I'm a little embarrassed to say that I didn't think of putting up the output file. I'll put it out tomorrow after work.

HMW · 09-17-2015, 03:53 AM

I'm sure the awk ninjas will come along shortly and do their thing. But you could also use a loop to read the file.
Something like this:

Code:

#!/bin/bash

while read line; do
    if [[ $(echo $line | grep '^Fm') ]]; then
        echo $line | awk '{ print $2 " " $3 }'
    fi  
done < Mark_S.txt

exit 0

From your infile (here known as 'Mark_S.txt'), I get this result (extracting only the lines beginning with 'Fm' and then printing first and, if there is one, last names):

Code:

$ ./read_Mark_S.sh 
System 
System 
System 
System 
Phil Adams
David Munier

You can of course expand this in any number of ways.

Best regards,
HMW

danielbmartin · 09-17-2015, 07:22 AM

With the InFile as given in Post #1, this code ...

Code:

grep "^Sb\|^Fm" $InFile      \
|tr -cd '\11\12\15\40-\176'  \
|paste -sd" \n"              \
>$OutFile

... produced this OutFile ...

Code:

Sb: Announcement Fm: System
Sb: Announcement Fm: System
Sb: Announcement Fm: System
Sb: Announcement Fm: System
Sb: #Lois n Clark show's dumb Fm: Phil Adams 72470,1156
Sb: #658561-#Lois n Clark show's dumb Fm: David Munier 73160,1670

Explanation:
grep "^Sb\|^Fm" $InFile reads InFile, keeps lines starting with Sb or Fm.
tr -cd '\11\12\15\40-\176' gets rid of "garbage" characters.
paste -sd" \n" combines matching Sb and Fm lines.
>$OutFile writes OutFile.

Daniel B. Martin

grail · 09-17-2015, 07:32 AM

Please place code or data in [code][/code] tags to maintain formatting.

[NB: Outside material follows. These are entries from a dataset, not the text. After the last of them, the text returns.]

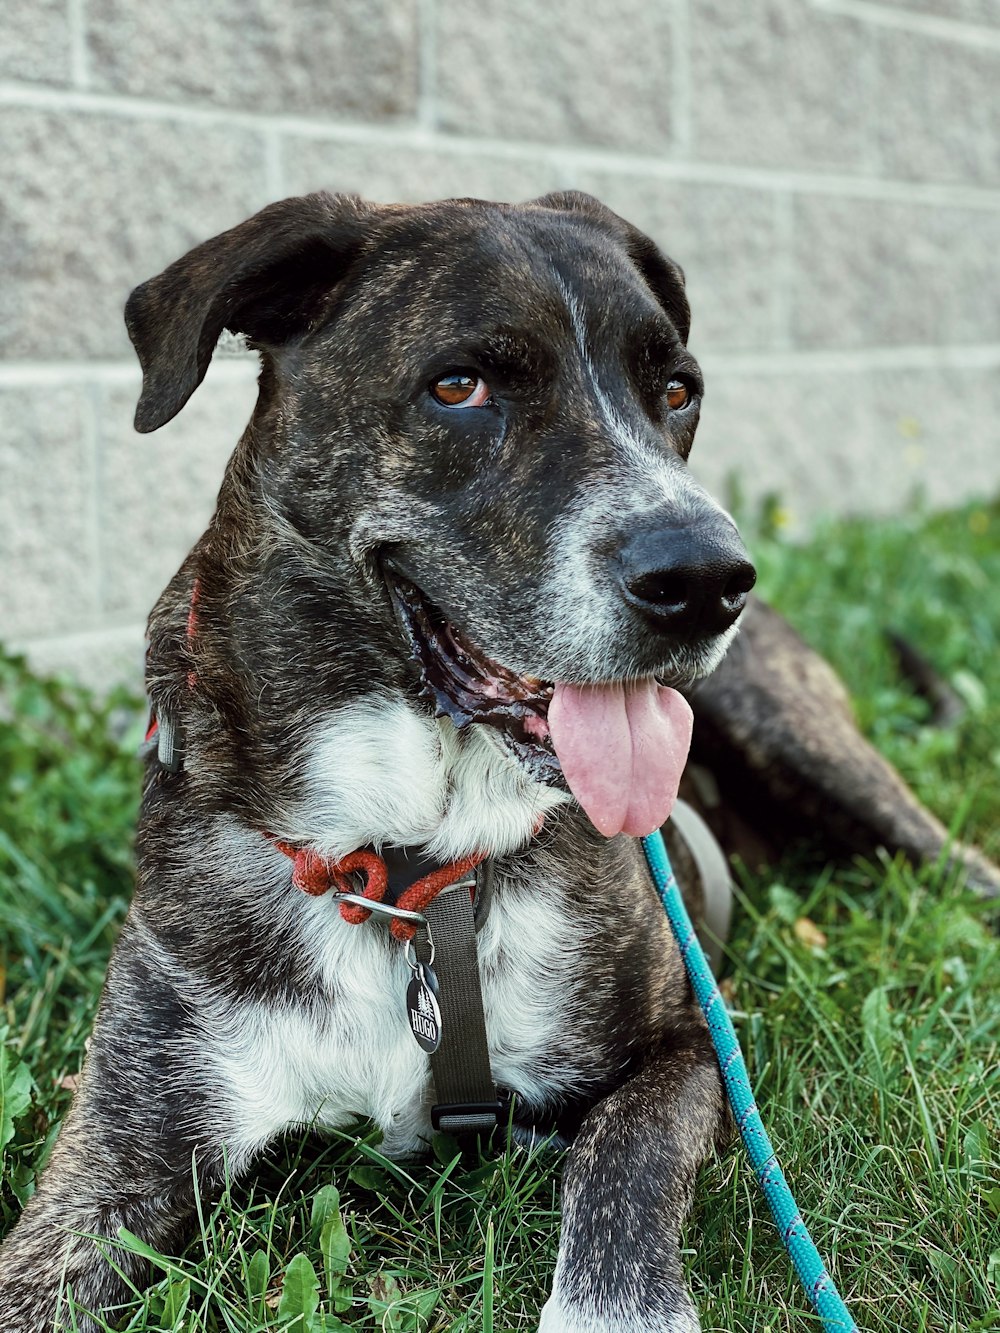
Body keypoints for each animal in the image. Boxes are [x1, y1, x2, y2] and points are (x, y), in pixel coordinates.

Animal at [0, 190, 997, 1333]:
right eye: (459, 386)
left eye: (675, 393)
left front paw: (616, 1308)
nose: (710, 579)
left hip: (801, 738)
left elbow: (620, 1157)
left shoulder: (693, 1043)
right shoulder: (125, 1143)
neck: (405, 860)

As you didn't really explain how you wanted to use cut, my initial feedback would be to simply use grep based on your last input:

Code:

grep -E '^\s*(Fm|Sb):' file

This will return the required lines, but not necessarily the data you wanted specifically.

NevemTeve · 09-17-2015, 09:25 AM

(If your files are older than five years, you can use -d option of cut(1))

Mark_S · 09-17-2015, 10:51 AM

This explains a lot, I was trying to do this with only one line.
cut -f1-4 -d:COMICS1.MSG > comic_test1

I'll try your suggestions tonight and let you know how it comes out. Thanks all.